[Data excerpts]
-------------------------

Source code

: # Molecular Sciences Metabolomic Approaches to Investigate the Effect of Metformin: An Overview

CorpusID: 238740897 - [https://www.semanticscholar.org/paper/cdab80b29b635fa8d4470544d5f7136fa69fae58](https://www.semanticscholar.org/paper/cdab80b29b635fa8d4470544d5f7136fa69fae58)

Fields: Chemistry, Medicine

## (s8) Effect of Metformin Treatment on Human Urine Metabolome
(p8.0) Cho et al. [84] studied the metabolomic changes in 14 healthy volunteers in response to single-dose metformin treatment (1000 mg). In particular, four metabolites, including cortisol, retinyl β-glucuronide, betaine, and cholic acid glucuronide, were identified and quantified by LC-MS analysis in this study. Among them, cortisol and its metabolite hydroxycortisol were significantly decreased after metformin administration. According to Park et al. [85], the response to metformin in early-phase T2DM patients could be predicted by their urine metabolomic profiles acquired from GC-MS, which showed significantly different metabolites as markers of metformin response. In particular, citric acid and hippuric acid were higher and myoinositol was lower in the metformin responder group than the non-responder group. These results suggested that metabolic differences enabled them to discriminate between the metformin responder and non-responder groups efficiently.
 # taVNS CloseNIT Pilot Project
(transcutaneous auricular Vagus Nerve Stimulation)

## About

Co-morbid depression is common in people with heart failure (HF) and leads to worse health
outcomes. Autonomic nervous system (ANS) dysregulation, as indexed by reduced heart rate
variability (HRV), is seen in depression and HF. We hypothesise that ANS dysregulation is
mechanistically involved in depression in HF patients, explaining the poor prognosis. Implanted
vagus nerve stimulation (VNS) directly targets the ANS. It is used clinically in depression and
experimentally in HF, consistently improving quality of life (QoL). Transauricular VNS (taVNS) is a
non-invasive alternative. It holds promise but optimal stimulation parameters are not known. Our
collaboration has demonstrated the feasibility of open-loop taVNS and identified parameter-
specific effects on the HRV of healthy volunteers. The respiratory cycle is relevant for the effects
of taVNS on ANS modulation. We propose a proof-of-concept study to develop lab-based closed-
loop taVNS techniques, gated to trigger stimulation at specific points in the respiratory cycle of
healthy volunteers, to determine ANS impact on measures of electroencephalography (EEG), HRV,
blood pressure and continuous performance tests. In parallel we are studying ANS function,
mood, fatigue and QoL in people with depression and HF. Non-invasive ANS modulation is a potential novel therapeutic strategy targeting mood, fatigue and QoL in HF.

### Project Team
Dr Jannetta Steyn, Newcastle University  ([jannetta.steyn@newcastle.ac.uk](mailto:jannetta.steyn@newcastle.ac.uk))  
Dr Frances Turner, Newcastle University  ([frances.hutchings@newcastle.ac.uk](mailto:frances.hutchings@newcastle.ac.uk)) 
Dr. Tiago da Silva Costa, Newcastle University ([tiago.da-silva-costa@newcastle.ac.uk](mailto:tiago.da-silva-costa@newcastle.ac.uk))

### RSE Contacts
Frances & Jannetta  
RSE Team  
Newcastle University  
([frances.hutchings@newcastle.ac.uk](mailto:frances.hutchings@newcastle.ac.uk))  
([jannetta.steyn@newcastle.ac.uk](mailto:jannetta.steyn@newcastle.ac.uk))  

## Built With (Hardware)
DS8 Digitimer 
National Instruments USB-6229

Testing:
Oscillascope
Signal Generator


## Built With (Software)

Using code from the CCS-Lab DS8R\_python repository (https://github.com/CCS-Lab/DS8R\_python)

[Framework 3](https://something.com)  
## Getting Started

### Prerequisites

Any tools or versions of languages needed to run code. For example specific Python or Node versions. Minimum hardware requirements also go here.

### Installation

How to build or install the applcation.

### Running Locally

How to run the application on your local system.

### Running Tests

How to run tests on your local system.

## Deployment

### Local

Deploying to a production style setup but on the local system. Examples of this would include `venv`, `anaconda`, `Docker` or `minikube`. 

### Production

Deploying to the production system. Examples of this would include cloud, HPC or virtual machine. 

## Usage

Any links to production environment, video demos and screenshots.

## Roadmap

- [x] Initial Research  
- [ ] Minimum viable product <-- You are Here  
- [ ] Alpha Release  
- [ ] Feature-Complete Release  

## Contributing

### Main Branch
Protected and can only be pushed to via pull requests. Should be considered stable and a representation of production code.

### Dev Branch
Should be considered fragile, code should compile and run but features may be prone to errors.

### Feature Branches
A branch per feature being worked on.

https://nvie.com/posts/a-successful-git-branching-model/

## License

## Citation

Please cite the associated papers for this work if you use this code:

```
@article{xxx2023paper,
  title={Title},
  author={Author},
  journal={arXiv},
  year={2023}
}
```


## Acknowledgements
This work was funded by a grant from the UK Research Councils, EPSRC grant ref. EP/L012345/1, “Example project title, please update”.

-------------------------

Where does the string "University" occur in the data above? Copy every line that holds it.

Task solution:
Dr Jannetta Steyn, Newcastle University  ([jannetta.steyn@newcastle.ac.uk](mailto:jannetta.steyn@newcastle.ac.uk))  
Dr Frances Turner, Newcastle University  ([frances.hutchings@newcastle.ac.uk](mailto:frances.hutchings@newcastle.ac.uk)) 
Dr. Tiago da Silva Costa, Newcastle University ([tiago.da-silva-costa@newcastle.ac.uk](mailto:tiago.da-silva-costa@newcastle.ac.uk))
Newcastle University  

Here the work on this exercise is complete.